Vagn Holmboe: Chamber Symphonies
02 October 2012
The Whole Note
Danish composer Vagn Holmboe (1909–96) composed three chamber symphonies over the span of his career. Holmboe described his compositional approach as “metamorphosis technique,” a concept he developed from his close relationship with nature — the liner notes state he planted 3,000 trees himself over his lifetime! The subtle changes in say, for example, a blade of grass, did not go unnoticed by him. He expanded this metamorphosis idea into his music. Each symphony abounds with subtle tone colour shifts, while a short melodic (aka a blade of grass) idea will be transformed by instrumentation, harmony and rhythm.

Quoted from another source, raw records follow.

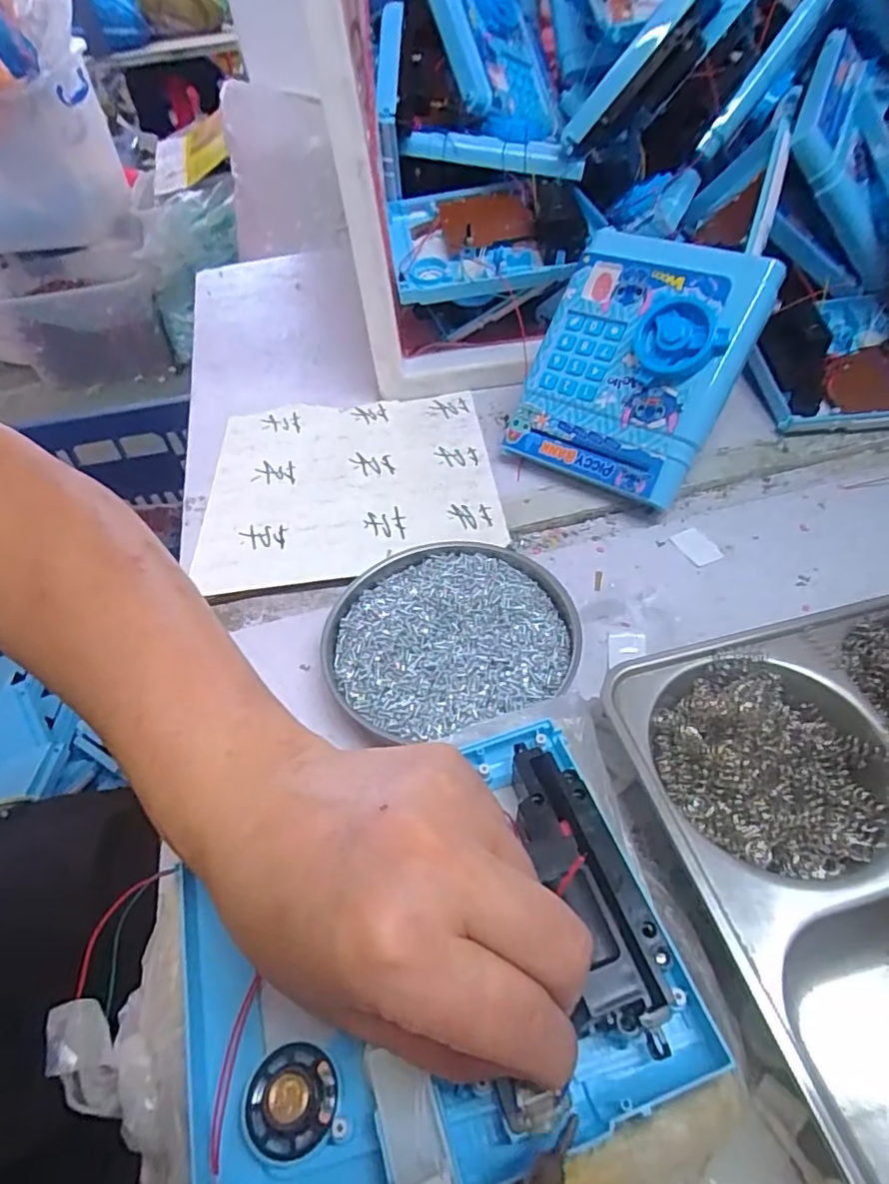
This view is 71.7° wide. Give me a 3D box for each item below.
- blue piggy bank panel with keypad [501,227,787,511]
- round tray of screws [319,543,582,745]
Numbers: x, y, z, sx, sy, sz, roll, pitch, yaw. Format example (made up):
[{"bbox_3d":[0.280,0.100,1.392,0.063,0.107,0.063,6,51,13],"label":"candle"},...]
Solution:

Chamber Symphony No.1, Op.53 (1951) is the most “classical” sounding of the three. The music develops within a more traditional harmonic framework. In Chamber Symphony No.2, Op.100 “Elegy” (1968), the turmoil in the composer’s life appears as short ideas and motives. Still tonal, it is the independent instrumental lines that never quite coincide, and a dramatic and unexpected pause in the middle of the third movement that makes this the strongest work here. Chamber Symphony No.3, Op.103a “Frise” (1969–70) is a curious six movement work. Each movement seems like an independent score with the witty percussion part adding to the rhythmic vitality. The unexpected appears as a quiet tone at the work’s conclusion.
Conductor John Storgårds achieves a detailed and colourful performance with the Lapland Chamber Orchestra. The string section especially is tireless in its execution of whirling lines and ensemble precision. A very enjoyable world premiere recording!